Who: The Ruler What: Reveal Where: Just outside Warnings: Nope
The Boyking’s golden curls disappeared, leaving messy black strands of hair to fall into dark blue eyes. He was still young, but the similarities ended there. Jeans, a button down white shirt and a vest overtop, replaced the resplendent red and gold of tunic and hose, and the sword at his side was replaced by a flute, silver and pearl, that was tucked into his pocket. He looked lost, but this was nothing new. He often looked lost, and the expression suited his features rather nicely.
He wandered about the outside of the hotel, looking for the girl with the tattered dress and the inknest hair, but he couldn’t find her. He didn’t much like the hotel, despite the insistent voice in his head that said yes, he did, and he wandered every hall and peered into every shadowed corner as he searched. He knew she would look different, as he did, but he expected to recognize her somehow. It was naive, perhaps, and overly hopeful, but he was prone to mood swings. One moment, the world could be ruined despair, and the next - like now - it could be full of endless promise.

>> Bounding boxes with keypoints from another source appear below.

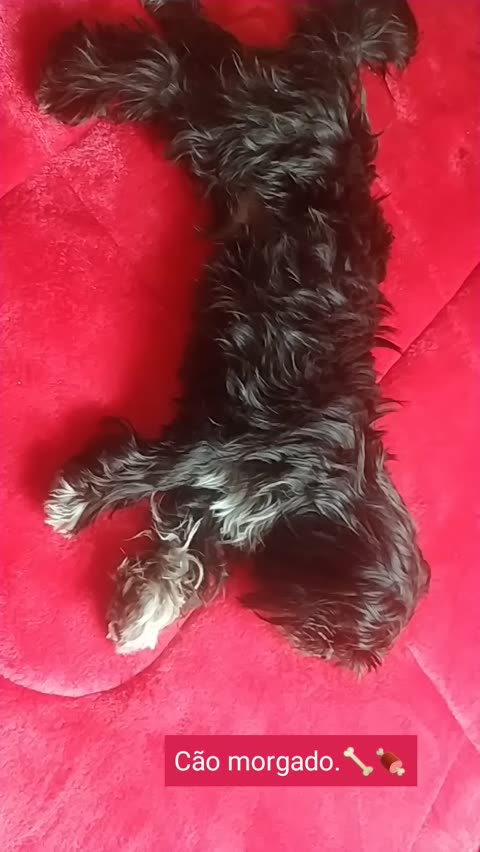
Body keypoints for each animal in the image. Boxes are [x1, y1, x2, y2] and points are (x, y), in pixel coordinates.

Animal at [38, 0, 430, 673]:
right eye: (335, 633)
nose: (317, 647)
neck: (327, 485)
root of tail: (334, 73)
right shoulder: (219, 447)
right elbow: (142, 471)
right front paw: (76, 503)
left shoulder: (213, 500)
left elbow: (186, 558)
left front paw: (144, 612)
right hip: (240, 122)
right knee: (168, 65)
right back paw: (70, 74)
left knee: (175, 66)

He had started off the night deep in the doldrums, still feeling the sting of embarrassment from the rejection of the woman in the Datsun, but that was all gone now. Now there was only a girl, one that had liked him, that he had liked in return. It was, you see, a thing that turned the tides, this girl.

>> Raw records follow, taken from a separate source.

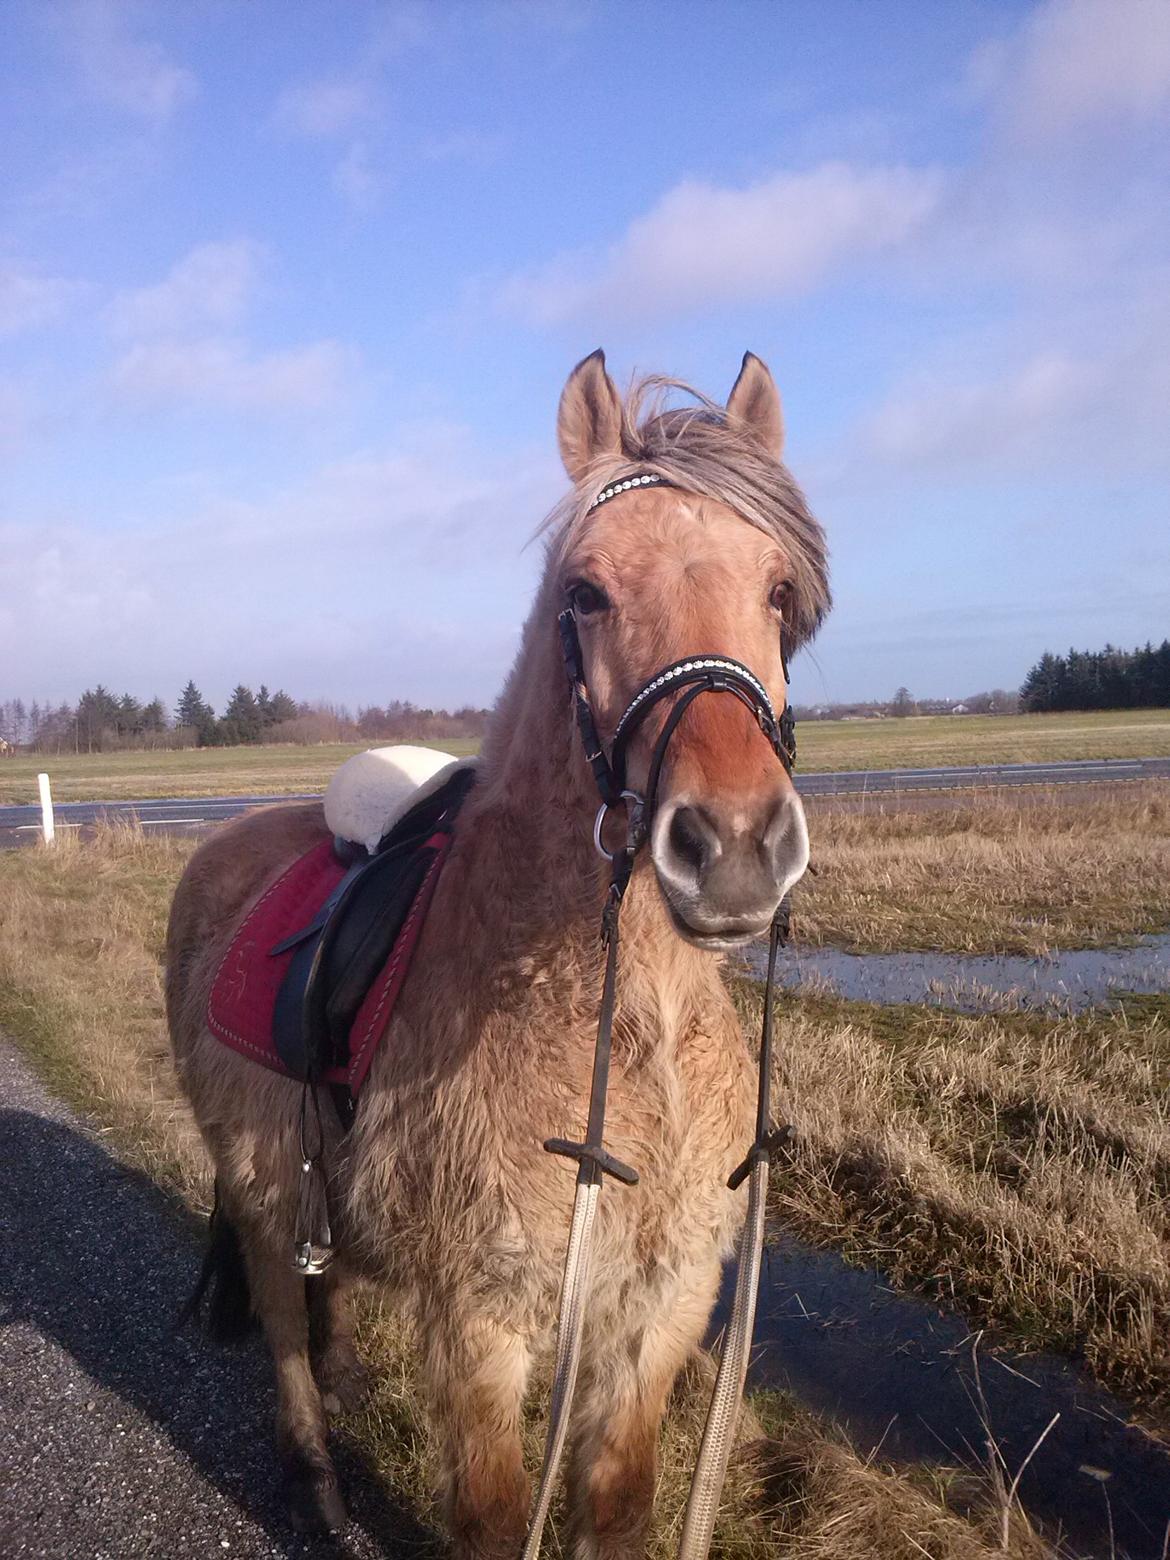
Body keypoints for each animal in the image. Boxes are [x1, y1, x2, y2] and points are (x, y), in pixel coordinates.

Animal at [166, 354, 836, 1560]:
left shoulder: (657, 1314)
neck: (628, 1033)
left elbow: (616, 1509)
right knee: (282, 1316)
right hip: (256, 1183)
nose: (734, 848)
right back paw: (316, 1476)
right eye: (587, 593)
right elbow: (489, 1517)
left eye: (775, 593)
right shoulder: (479, 1328)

He pulled the small leather journal out of his pocket, and he read the words there, and they did not surprise him. He took it to mean that a king was who he truly was, and this helped his mood immensely. In his head, the sage voice remained quiet. It would hardly do to point out that desired truth was one of the options for the evening’s transformation, not when the boy was happy.
And the girl, this meant she was truly a free thing, wild and twirling and interested in him. He recalled his promise to find her, screamed as she ran away, and he strode toward the door with a new purpose: Her.

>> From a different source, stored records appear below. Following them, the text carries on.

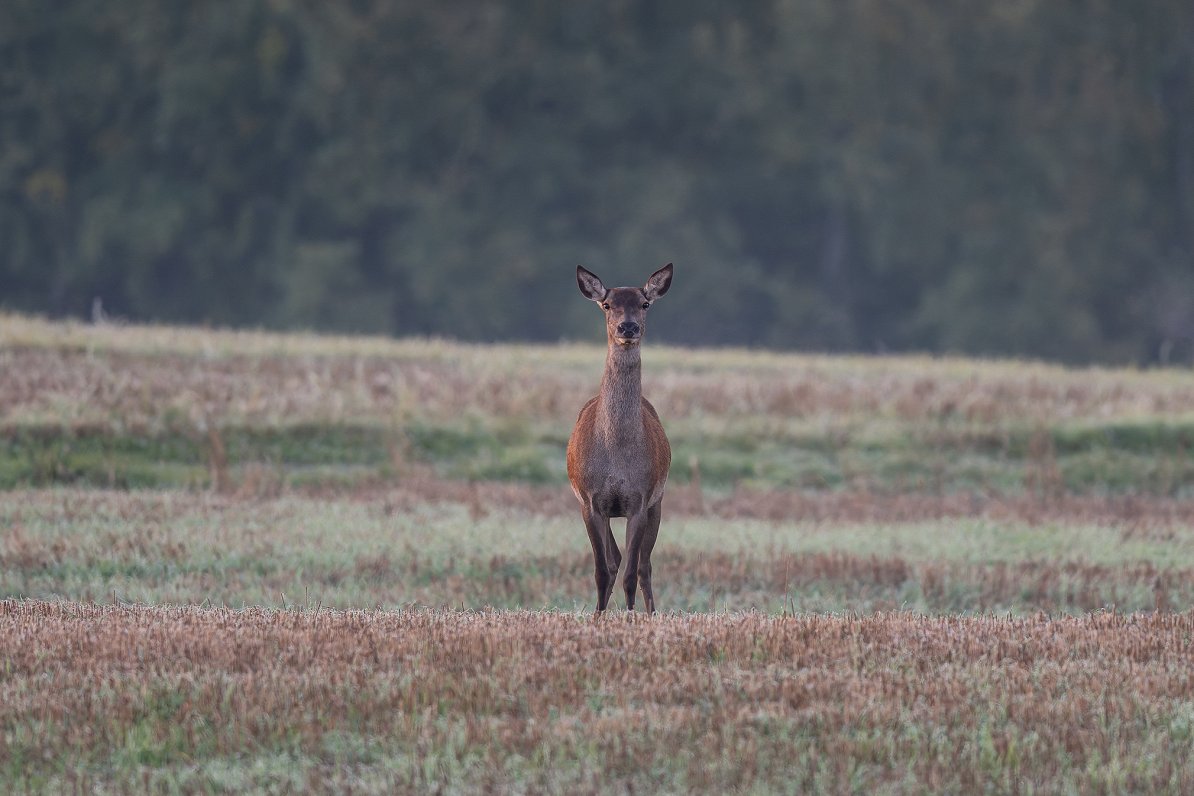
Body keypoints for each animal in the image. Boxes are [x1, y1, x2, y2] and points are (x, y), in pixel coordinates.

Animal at [565, 264, 673, 615]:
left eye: (645, 303)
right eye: (607, 304)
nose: (628, 327)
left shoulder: (639, 500)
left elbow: (630, 572)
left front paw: (630, 617)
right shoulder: (590, 501)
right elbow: (603, 569)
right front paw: (598, 617)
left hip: (658, 502)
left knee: (643, 566)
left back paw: (651, 613)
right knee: (615, 559)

The sun was warm on his face when he left the dusty hotel once more, and he thought perhaps the birds chirped more cheerfully than they regularly did come mornings. He laughed then, a rich laugh, a young man’s laugh. Perhaps, one day, a ruler’s laugh - but not today. Today he was merely a boy, one determined to find a girl that had danced with him and let him kiss her.
Yes, the world was looking rather bright for young Noah. In the back of his mind, Mycroft groaned. Honestly. The things he put up with.